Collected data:
━━━━━━━━━━━━━━━━━━━━

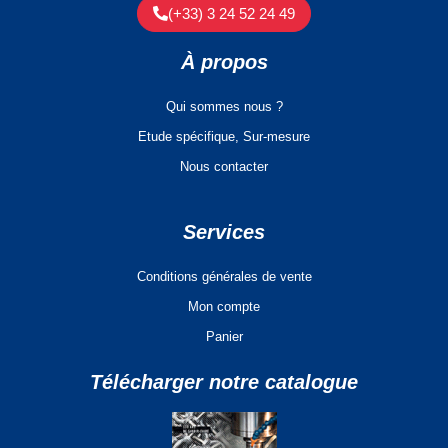
(+33) 3 24 52 24 49
À propos
Qui sommes nous ?
Etude spécifique, Sur-mesure
Nous contacter
Services
Conditions générales de vente
Mon compte
Panier
Télécharger notre catalogue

━━━━━━━━━━━━━━━━━━━━

■ EXERCISE GOAL ■
Return the lines of text from every item above, copied word for word, and leave the pictures out of your answer.

■ FINISHED EXERCISE ■
(+33) 3 24 52 24 49
À propos
Qui sommes nous ?
Etude spécifique, Sur-mesure
Nous contacter
Services
Conditions générales de vente
Mon compte
Panier
Télécharger notre catalogue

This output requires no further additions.